AI Agent · Case Study
I built an autonomous video editing pipeline in a day
By Abhishek Bajpai
You record a 60-second video. A pipeline takes that recording, cuts the silences, strips your retakes, plans a timeline, drops in B-roll, animates motion graphics, burns captions, and posts to Instagram. You approve three things over Telegram: the script, the take, and the final cut. Everything else runs without you.
This is what I built at this hackathon, what's inside it, what broke during the build, and why I deliberately kept a human in three places where I could have automated them away.
Status:Built in one day, fully functional on a local machine.

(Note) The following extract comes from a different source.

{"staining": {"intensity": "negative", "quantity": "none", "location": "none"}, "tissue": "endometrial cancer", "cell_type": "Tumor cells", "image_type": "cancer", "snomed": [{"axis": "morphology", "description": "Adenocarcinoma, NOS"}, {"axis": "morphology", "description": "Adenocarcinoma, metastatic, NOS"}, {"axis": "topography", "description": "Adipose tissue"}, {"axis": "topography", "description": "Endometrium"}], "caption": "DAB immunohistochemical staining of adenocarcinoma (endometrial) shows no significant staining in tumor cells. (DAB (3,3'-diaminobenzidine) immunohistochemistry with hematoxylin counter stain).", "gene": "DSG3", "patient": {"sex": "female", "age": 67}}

Not yet in production — this is the demo build. The architecture is designed to run continuously, and the publish + analytics steps are wired and ready; I just haven't flipped the switch on daily posting yet.
Why I built this
Short-form video is the fastest way to build a personal brand right now, and it's also the most expensive thing on a creator's calendar. The recording itself takes ten minutes. Editing a single Reel takes two to four hours: cutting filler words, finding B-roll, designing motion graphics, syncing captions, and exporting. Most creators give up on day six.
I want to post daily without it eating my life. Tools like Opus Clip and Vidyo.ai do one slice of this. CapCut still needs a human at the timeline. Nobody I found had stitched the full loop together: research → script → record → edit → publish → analytics. So I built it in a day to see if it was possible.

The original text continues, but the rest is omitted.